-- PROBLEM DESCRIPTION --
Pick out the lines below with "Projects" and list them.

Records from a data collection
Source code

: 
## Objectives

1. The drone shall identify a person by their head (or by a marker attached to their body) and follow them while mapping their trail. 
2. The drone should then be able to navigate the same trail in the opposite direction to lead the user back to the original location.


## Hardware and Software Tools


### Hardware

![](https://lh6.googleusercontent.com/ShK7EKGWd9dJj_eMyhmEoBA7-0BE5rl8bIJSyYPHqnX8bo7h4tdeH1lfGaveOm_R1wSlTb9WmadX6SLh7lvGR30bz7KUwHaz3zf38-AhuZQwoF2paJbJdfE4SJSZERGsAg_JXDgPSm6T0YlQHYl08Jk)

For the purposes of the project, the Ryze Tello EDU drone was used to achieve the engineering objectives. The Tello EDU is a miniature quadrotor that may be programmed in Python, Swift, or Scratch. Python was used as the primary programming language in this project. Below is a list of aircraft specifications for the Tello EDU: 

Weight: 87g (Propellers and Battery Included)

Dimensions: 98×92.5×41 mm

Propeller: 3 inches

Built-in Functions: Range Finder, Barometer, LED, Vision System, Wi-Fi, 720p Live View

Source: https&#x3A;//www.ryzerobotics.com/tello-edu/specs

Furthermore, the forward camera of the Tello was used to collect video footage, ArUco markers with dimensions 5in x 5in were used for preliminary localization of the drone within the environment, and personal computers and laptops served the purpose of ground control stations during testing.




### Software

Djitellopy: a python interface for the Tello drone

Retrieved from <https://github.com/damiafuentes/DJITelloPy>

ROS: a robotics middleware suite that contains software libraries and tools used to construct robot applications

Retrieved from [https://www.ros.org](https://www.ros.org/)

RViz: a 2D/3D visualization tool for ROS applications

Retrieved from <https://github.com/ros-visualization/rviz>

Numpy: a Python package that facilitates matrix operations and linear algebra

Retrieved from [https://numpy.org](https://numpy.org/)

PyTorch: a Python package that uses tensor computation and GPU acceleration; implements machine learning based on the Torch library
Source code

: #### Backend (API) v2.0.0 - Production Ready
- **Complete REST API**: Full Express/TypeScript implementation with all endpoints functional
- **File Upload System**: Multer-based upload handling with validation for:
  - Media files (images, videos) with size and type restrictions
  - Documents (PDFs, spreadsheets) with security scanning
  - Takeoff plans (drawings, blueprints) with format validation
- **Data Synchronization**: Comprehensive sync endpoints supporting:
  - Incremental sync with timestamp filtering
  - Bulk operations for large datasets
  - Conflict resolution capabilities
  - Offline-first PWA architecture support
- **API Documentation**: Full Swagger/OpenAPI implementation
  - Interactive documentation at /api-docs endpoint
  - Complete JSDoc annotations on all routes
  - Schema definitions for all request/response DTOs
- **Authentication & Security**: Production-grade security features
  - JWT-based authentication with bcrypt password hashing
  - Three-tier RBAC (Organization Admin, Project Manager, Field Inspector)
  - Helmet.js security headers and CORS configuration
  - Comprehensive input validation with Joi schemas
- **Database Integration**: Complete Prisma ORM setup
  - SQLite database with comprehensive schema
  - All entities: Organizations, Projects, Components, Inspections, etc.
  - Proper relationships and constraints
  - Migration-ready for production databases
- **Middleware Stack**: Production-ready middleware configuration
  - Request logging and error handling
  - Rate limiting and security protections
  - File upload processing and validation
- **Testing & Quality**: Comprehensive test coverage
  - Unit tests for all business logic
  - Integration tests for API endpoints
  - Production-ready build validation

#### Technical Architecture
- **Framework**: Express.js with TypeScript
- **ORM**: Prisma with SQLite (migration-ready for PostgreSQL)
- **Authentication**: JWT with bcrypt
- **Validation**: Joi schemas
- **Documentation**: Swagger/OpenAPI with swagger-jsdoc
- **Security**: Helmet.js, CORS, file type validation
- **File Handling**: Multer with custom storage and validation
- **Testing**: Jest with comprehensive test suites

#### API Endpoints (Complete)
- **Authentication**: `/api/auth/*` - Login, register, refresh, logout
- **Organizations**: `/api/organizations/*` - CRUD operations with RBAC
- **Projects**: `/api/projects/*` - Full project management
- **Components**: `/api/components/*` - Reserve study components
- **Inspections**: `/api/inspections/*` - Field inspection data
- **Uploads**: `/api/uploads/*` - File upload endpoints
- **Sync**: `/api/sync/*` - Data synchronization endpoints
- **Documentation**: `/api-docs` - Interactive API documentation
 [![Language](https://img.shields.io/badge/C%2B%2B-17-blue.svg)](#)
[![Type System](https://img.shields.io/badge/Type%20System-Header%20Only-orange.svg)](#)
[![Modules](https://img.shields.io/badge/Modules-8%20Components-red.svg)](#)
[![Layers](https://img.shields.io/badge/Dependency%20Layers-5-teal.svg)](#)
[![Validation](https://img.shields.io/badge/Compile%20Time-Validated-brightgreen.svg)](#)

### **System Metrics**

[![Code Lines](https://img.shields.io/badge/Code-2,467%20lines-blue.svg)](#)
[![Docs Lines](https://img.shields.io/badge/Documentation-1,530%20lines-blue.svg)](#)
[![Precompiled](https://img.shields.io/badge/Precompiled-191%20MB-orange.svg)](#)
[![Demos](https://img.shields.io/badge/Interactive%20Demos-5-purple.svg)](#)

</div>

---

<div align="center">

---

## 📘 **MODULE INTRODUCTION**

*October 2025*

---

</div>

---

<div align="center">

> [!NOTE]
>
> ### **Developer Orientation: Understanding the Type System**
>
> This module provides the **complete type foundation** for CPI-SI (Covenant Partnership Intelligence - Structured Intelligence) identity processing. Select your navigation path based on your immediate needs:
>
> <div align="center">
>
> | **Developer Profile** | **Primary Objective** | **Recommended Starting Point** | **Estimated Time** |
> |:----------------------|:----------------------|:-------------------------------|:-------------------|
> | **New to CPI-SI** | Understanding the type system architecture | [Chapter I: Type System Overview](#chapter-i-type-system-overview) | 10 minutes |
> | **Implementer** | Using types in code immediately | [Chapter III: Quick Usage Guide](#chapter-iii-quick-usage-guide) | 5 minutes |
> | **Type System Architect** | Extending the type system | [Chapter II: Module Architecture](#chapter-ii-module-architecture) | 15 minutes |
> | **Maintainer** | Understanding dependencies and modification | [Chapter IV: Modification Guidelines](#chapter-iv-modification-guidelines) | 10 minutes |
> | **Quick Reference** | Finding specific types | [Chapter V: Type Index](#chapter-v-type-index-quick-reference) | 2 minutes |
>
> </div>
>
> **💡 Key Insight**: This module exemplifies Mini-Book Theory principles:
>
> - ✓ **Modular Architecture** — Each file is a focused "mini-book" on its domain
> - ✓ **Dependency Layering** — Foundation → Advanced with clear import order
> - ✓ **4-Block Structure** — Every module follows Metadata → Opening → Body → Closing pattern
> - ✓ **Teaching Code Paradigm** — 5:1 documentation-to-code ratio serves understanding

-- REPLY --
  - All entities: Organizations, Projects, Components, Inspections, etc.
- **Projects**: `/api/projects/*` - Full project management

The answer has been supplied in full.